On Tuesday, the New York Post’s website ran a story bearing the headline, “This Season’s Most Wanted.” The story was about bourbon — bourbons from the Old Rip Van Winkle Distillery, to be exact — that’s made in small batches and confronting big demand.
Other stores don’t even bother with a list: Paul Bressler, the spirits buyer at 67 Wine and Spirits on the Upper West Side, used to keep one, but it led to too much frustration, he says.
“You’d have 50 people on a waiting list, then 10 bottles come in, and you have 40 unhappy people,” says Bressler. “Everybody wants it, and nobody will accept the fact that they’re not going to get it.”
Poor New Yorkers, coveting Kentucky’s signature drink with no satisfaction, right? Well, you’re not much likelier to get a sip of Pappy, as aficionados call the various bourbons produced by the Kentucky distillery.
The bourbon — in any variety, but especially the most coveted Family Reserve 23 Year — is difficult to find in any populous area, said Chris Zaborowski, co-owner of Westport Whiskey & Wine in eastern Louisville.
“They want anything with Van Winkle on it,” he said.
And, no, Westport Whiskey & Wine doesn’t have any in stock.
Zaborowski’s shop had a small shipment near Election Day, but all of the bottles were quickly claimed. Pappy seekers may have better luck at a small town liquor store, where others aren’t thinking to look, he suggested.
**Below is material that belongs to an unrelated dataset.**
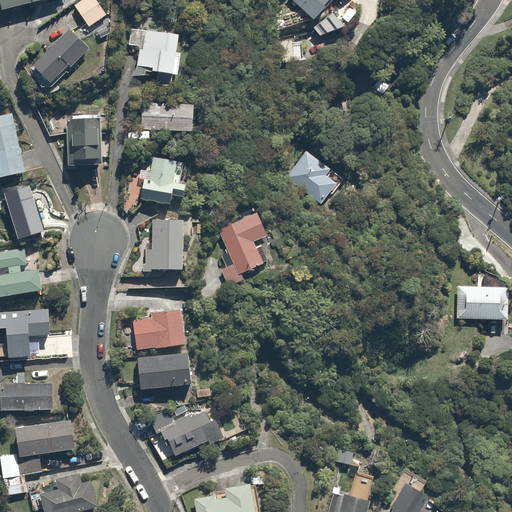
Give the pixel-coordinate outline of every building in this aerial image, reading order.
[(3,0),(7,14),(67,0),(3,0)] [(109,17),(98,0),(82,0),(75,4),(91,29),(109,17)] [(287,0),(312,27),(340,0),(287,0)] [(322,41),(349,29),(335,14),(314,33),(322,41)] [(55,87),(93,43),(72,24),(34,68),(55,87)] [(127,30),(125,47),(142,48),(139,73),(182,78),(186,36),(127,30)] [(272,40),(271,63),(301,65),(302,42),(272,40)] [(200,106),(143,103),(142,132),(199,135),(200,106)] [(16,114),(0,117),(0,180),(30,174),(16,114)] [(108,163),(108,121),(74,122),(74,168),(90,168),(90,164),(108,163)] [(305,148),(282,172),(315,204),(339,180),(305,148)] [(185,162),(145,154),(141,173),(140,180),(143,180),(148,181),(144,201),(191,210),(195,187),(181,184),(185,162)] [(35,186),(9,195),(24,242),(50,234),(35,186)] [(244,275),(266,267),(257,244),(274,238),(266,214),(221,231),(229,254),(222,256),(227,269),(222,270),(229,290),(247,284),(244,275)] [(191,221),(155,220),(154,253),(147,252),(146,272),(189,274),(191,221)] [(32,248),(0,252),(0,299),(48,293),(45,272),(35,273),(32,248)] [(511,328),(511,316),(511,287),(498,286),(499,278),(477,276),(476,291),(455,289),(452,322),(511,328)] [(13,333),(14,360),(41,358),(39,340),(56,339),(55,312),(2,316),(3,334),(13,333)] [(134,316),(137,351),(193,346),(190,312),(134,316)] [(143,359),(145,393),(203,390),(201,356),(143,359)] [(6,387),(6,413),(57,413),(57,387),(6,387)] [(205,397),(150,419),(157,437),(167,433),(178,459),(230,438),(219,411),(211,414),(205,397)] [(20,430),(27,475),(46,473),(43,457),(78,452),(74,422),(20,430)] [(9,496),(29,494),(27,477),(23,477),(20,453),(4,455),(9,496)] [(395,494),(386,507),(394,511),(426,511),(441,491),(407,467),(391,491),(395,494)] [(92,511),(100,510),(94,483),(83,485),(81,476),(58,481),(60,491),(41,495),(45,511),(92,511)] [(371,511),(379,483),(351,476),(348,490),(335,486),(327,511),(371,511)] [(231,498),(197,503),(197,511),(266,511),(263,485),(230,490),(231,498)]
“I’m talking country,” he said.
Kentuckians are into bourbon — but New Yorkers despairing over an inaccessible bottle isn’t so common. A few years ago, whiskey publications gave rave reviews to Pappy’s Family Reserve 23 Year and set off the frenzy, Zaborowski said.
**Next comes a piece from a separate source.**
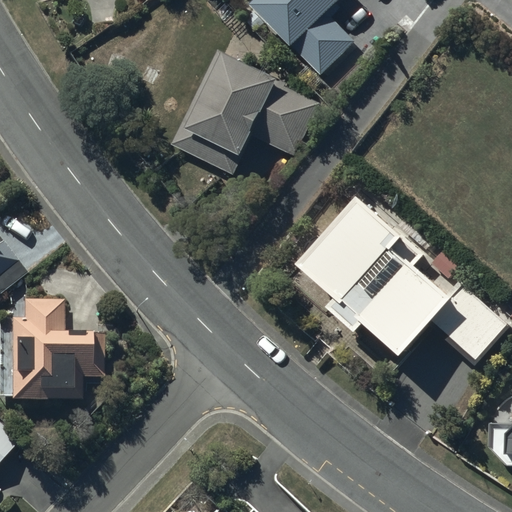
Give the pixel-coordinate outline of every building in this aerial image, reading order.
[(265,0),(254,11),(294,52),(296,51),(322,78),(357,44),(330,17),(346,0),(265,0)] [(246,161),(258,139),(297,158),(322,106),(288,89),(290,85),(221,52),(175,148),(237,178),(245,161),(246,161)] [(479,365),(510,329),(460,286),(449,299),(415,270),(426,257),(407,240),(404,243),(359,205),(325,245),(317,239),(304,254),(311,261),(301,273),(339,306),(330,316),(360,341),(367,332),(406,365),(437,329),(479,365)] [(0,298),(28,276),(0,241),(0,298)] [(444,251),(431,265),(449,282),(462,269),(444,251)] [(10,317),(8,399),(80,400),(80,376),(101,377),(102,332),(62,331),(63,299),(23,298),(22,318),(10,317)] [(0,457),(17,439),(0,424),(0,457)] [(511,424),(492,425),(492,453),(511,472),(511,424)]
That’s great news for the Van Winkles, except that bourbon isn’t an iPhone — production can’t simply be accelerated to meet the demand.
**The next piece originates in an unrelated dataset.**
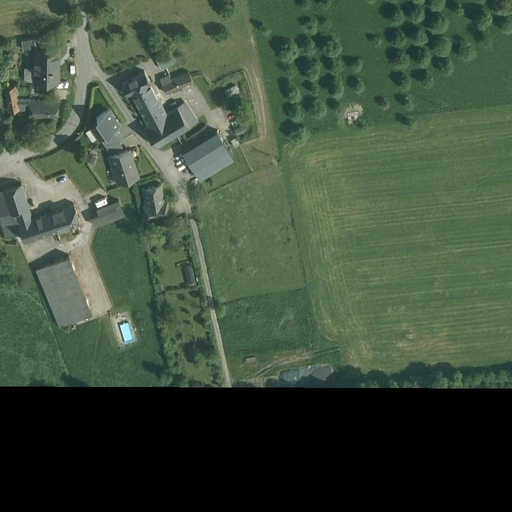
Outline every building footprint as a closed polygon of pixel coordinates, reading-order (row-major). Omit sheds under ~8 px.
[(36,37),(22,39),(24,49),(38,47),(36,37)] [(170,50),(156,57),(162,68),(167,66),(176,61),(170,50)] [(59,52),(35,51),(35,68),(35,80),(38,80),(54,80),(59,80),(59,52)] [(35,68),(26,68),(25,80),(35,80),(35,68)] [(145,71),(122,83),(127,94),(131,92),(150,82),(151,81),(145,71)] [(189,71),(171,78),(172,81),(176,88),(193,81),(189,71)] [(54,80),(38,80),(38,88),(54,90),(54,80)] [(172,81),(164,84),(167,92),(176,88),(172,81)] [(167,112),(150,82),(131,92),(148,123),(167,112)] [(237,83),(225,89),(228,97),(241,91),(237,83)] [(18,100),(15,86),(5,88),(10,111),(20,109),(18,100)] [(30,100),(18,100),(20,109),(30,109),(30,100)] [(59,100),(30,100),(30,109),(30,117),(58,118),(59,100)] [(197,121),(185,102),(178,105),(190,125),(197,121)] [(148,123),(144,126),(157,146),(190,125),(178,105),(167,112),(148,123)] [(109,109),(97,117),(100,121),(92,126),(100,137),(107,132),(119,124),(109,109)] [(218,130),(183,151),(194,169),(228,148),(218,130)] [(121,141),(107,145),(109,152),(123,147),(121,141)] [(228,148),(194,169),(199,178),(234,157),(228,148)] [(128,150),(110,156),(115,171),(116,170),(120,181),(138,175),(135,164),(132,165),(128,150)] [(89,154),(86,159),(92,164),(93,162),(95,159),(89,154)] [(30,207),(22,183),(3,189),(10,213),(16,212),(30,207)] [(164,183),(142,189),(145,205),(167,201),(164,183)] [(10,213),(3,189),(0,190),(0,219),(6,237),(22,232),(16,212),(10,213)] [(119,200),(99,207),(102,214),(93,218),(95,225),(125,214),(119,200)] [(145,205),(144,205),(146,215),(169,211),(167,201),(145,205)] [(74,203),(53,210),(59,230),(80,223),(74,203)] [(44,213),(33,217),(30,207),(16,212),(22,232),(25,241),(50,233),(44,213)] [(53,210),(44,213),(50,233),(59,230),(53,210)] [(93,311),(70,255),(37,268),(60,324),(65,322),(73,319),(93,311)] [(185,265),(190,284),(197,282),(193,264),(185,265)] [(76,327),(73,319),(65,322),(68,330),(76,327)] [(305,368),(266,369),(267,383),(306,382),(305,368)] [(196,381),(182,382),(182,391),(197,390),(196,381)]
Bourbon is aged — the youngest Van Winkle bourbon is aged 10 years. The really good stuff is aged 23 years.
It’s difficult to predict demand 23 years out; the bourbon market was slumping when this year’s 23-year batch was sent to the barrels, Zaborowski said.
About 7,000 cases go out, the New York Post reported, and that’s that.
The other option to get Pappy, besides heading on a road trip to nowhere, is finding a seller on Craigslist.
I found a couple of listings recently posted to Craislist.com’s Louisville page. A listing out of Middletown asked $500 for a bottle of the 23 Year. Another listing to the Louisville page asked for $600 for the 23 Year, $400 for the 2o Year and $300 for the 15 Year — and with this caveat: “Must be picked up in Chicago.”